Suella Braverman has won the first stage of a legal battle over plans to turn a former military base into a camp housing 1,700 asylum seekers.
The home secretary declared the current shortage of asylum accommodation an “emergency” to bypass normal planning permission, and development has been started at former RAF Wethersfield without local consultation.
Braintree District Council applied for an injunction to stop the scheme and force the government to apply for planning permission in the normal way but on Friday, a judge ruled that the High Court did not have jurisdiction to decide the case.
Mr Justice Waksman said that while he did not have to formally rule on whether the current situation with asylum accommodation counted as an “emergency” to bypass planning laws, he found that: “There is a qualifying emergency here.”
“I would have found Class Q applies and there had been no breach of planning control,” he added. “This claim must be struck out.”

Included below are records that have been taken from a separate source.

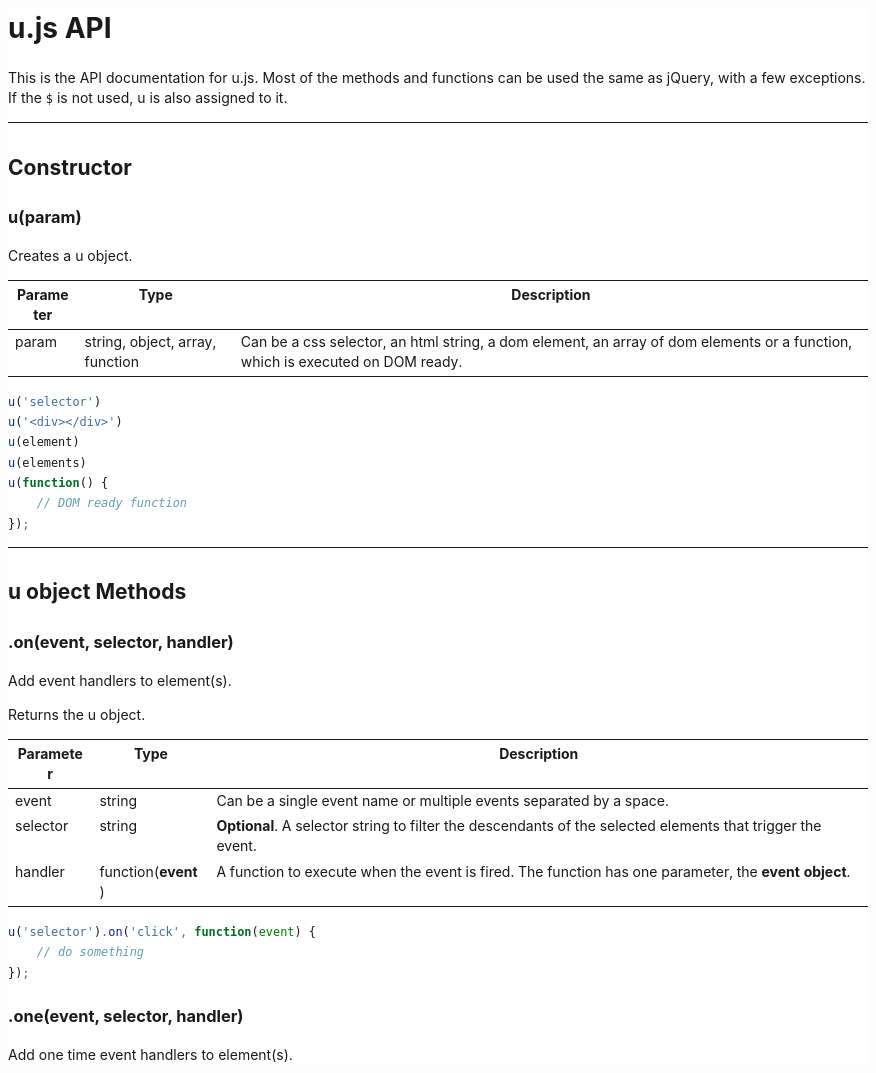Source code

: u.js API
========
This is the API documentation for u.js. Most of the methods and functions can be used the same as jQuery, with a few exceptions. If the `$` is not used, u is also assigned to it.

---

## Constructor

### u(param)
Creates a u object.

| Parameter | Type | Description |
|---|---|---|
| param | string, object, array, function | Can be a css selector, an html string, a dom element, an array of dom elements or a function, which is executed on DOM ready. |

```javascript
u('selector')
u('<div></div>')
u(element)
u(elements)
u(function() {
	// DOM ready function
});
```

---

## u object Methods

### .on(event, selector, handler)
Add event handlers to element(s).

Returns the u object.

| Parameter | Type | Description |
|---|---|---|
| event | string | Can be a single event name or multiple events separated by a space. |
| selector | string | **Optional**. A selector string to filter the descendants of the selected elements that trigger the event. |
| handler | function(**event**) | A function to execute when the event is fired. The function has one parameter, the **event object**. |

```javascript
u('selector').on('click', function(event) {
	// do something
});
```


### .one(event, selector, handler)
Add one time event handlers to element(s).
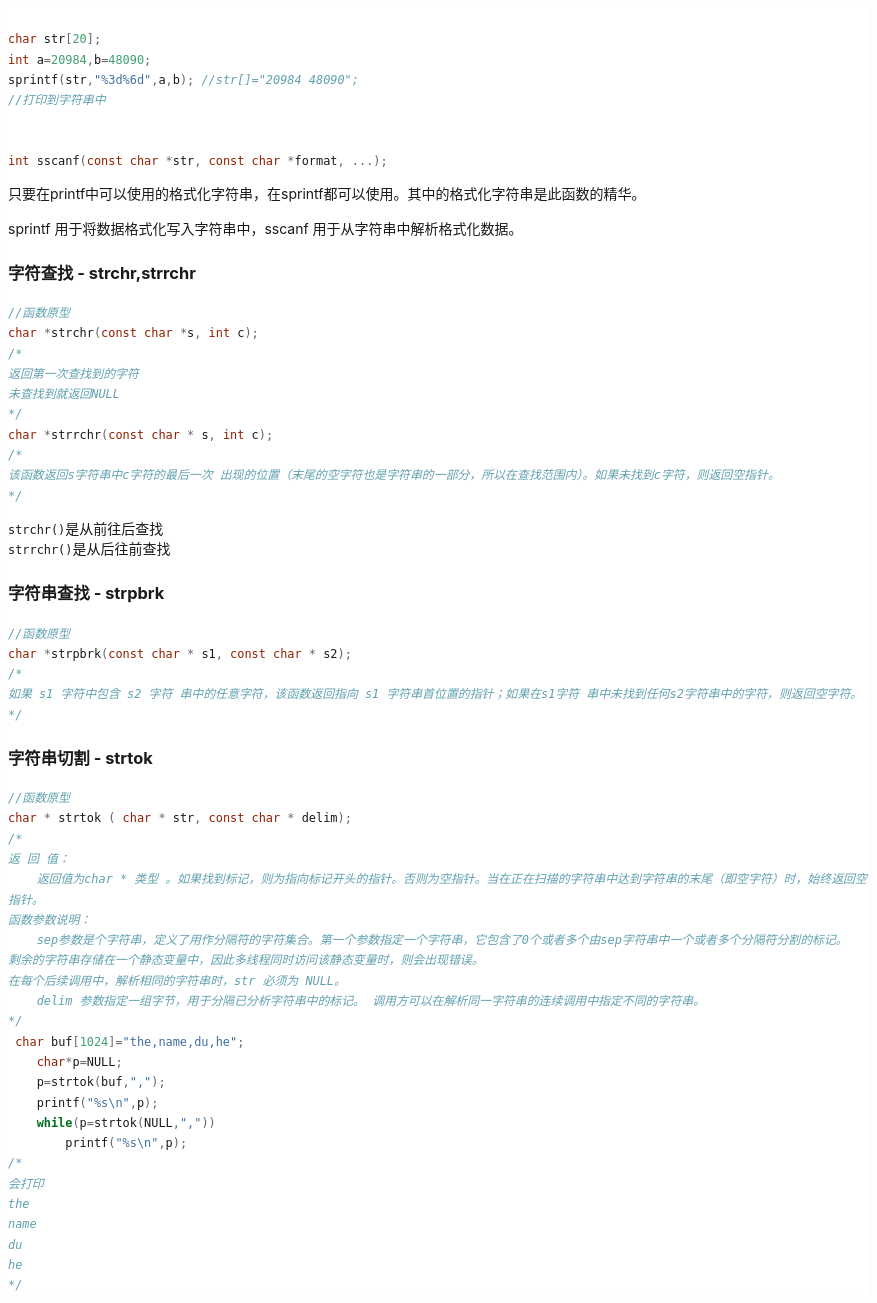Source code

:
 ```c

char str[20];
int a=20984,b=48090;
sprintf(str,"%3d%6d",a,b); //str[]="20984 48090";
//打印到字符串中


int sscanf(const char *str, const char *format, ...);
```
只要在printf中可以使用的格式化字符串，在sprintf都可以使用。其中的格式化字符串是此函数的精华。

sprintf 用于将数据格式化写入字符串中，sscanf 用于从字符串中解析格式化数据。
### 字符查找 - strchr,strrchr
```c
//函数原型
char *strchr(const char *s, int c);
/*
返回第一次查找到的字符
未查找到就返回NULL
*/
char *strrchr(const char * s, int c);
/*
该函数返回s字符串中c字符的最后一次 出现的位置（末尾的空字符也是字符串的一部分，所以在查找范围内）。如果未找到c字符，则返回空指针。
*/
```
`strchr()`是从前往后查找  
`strrchr()`是从后往前查找  

### 字符串查找 - strpbrk
```c
//函数原型
char *strpbrk(const char * s1, const char * s2);
/*
如果 s1 字符中包含 s2 字符 串中的任意字符，该函数返回指向 s1 字符串首位置的指针；如果在s1字符 串中未找到任何s2字符串中的字符，则返回空字符。
*/
```
### 字符串切割 - strtok
```c
//函数原型
char * strtok ( char * str, const char * delim);
/*
返 回 值： 
    返回值为char * 类型 。如果找到标记，则为指向标记开头的指针。否则为空指针。当在正在扫描的字符串中达到字符串的末尾（即空字符）时，始终返回空指针。
函数参数说明： 
    sep参数是个字符串，定义了用作分隔符的字符集合。第一个参数指定一个字符串，它包含了0个或者多个由sep字符串中一个或者多个分隔符分割的标记。 
剩余的字符串存储在一个静态变量中，因此多线程同时访问该静态变量时，则会出现错误。
在每个后续调用中，解析相同的字符串时，str 必须为 NULL。
    delim 参数指定一组字节，用于分隔已分析字符串中的标记。 调用方可以在解析同一字符串的连续调用中指定不同的字符串。
*/
 char buf[1024]="the,name,du,he";
    char*p=NULL;
    p=strtok(buf,",");
    printf("%s\n",p);
    while(p=strtok(NULL,","))
        printf("%s\n",p);
/*
会打印
the
name
du
he
*/
```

The judge granted Braintree council’s application to take the case to the Court of Appeal, saying the case raised “very important” points of law that that “may arise again in the current circumstances”.
Pointing to “plans imminently to develop this site and others”, he added: “It is important for local authorities and central government to know where they stand as soon as possible.”
The “Class Q” rule could allow the government to transform the former RAF Wethersfield base into a camp housing up to 1,700 asylum seekers, by using existing buildings and new “modular units”.
Ms Braverman’s lawyers confirmed that the same law could be used for similar programmes at RAF Scampton in Lincolnshire and the former HMP Northeye prison in Sussex.
The council’s barrister, Wayne Beglan, had argued that the current situation was not an emergency under the meaning of the law used, and that ministers’ push to use military bases was “cost-driven”.
He questioned whether the Home Office’s desire to cut spending on hotels “creates an emergency situation within the meaning of [the law] such that all of the procedural safeguards identified are bypassed”.
The court heard that the Home Office expects to be supporting 120,000 to 140,000 asylum seekers by the end of this year and is “working on estimates of up to another 56,000 people arriving on small boats”, which would be a new record.
During Wednesday’s hearing, Home Office barrister Paul Brown KC said it was Ms Braverman’s “position that the situation generally is an emergency”.
He pointed to the increase in Channel crossings, record asylum backlog, government schemes for Afghan and Ukraine refugees, previous overcrowding at the Manston processing facility and a shortage of hotel places following the end of the Covid pandemic.
Mr Brown said there was “a need to find a longer term solution to what happened at Manston”, when thousands of people were unlawfully detained in the autumn and an asylum seeker died of diphtheria.
He argued that the situation “threatens homelessness”, which is one of the thresholds for declaring an emergency under planning laws, “if the secretary of state cannot provide accommodation”.
“If they are vulnerable or destitute they are more likely to suffer illness or death,” he added.
“There was a particular emergency at Manston and there is a very real anticipation that the situation, unless we can find a solution, will get worse.”
Mr Brown suggested that hotels may withdraw from Home Office contracts because they want other business, making the asylum seekers living there homeless, but provided no examples of that happening.
He confirmed the government is planning to use the same “Class Q” planning process for other planned asylum camps, including one at RAF Scampton in Lincolnshire.
The government’s announcement last month sparked a furious backlash from Conservative MPs and councils, who argue they have not been properly consulted and that the chosen sites are unsuitable.
Under the separate Levelling-up and Regeneration Bill, the government is giving itself powers to bypass normal planning permission for asylum accommodation and other urgent developments “of national importance”.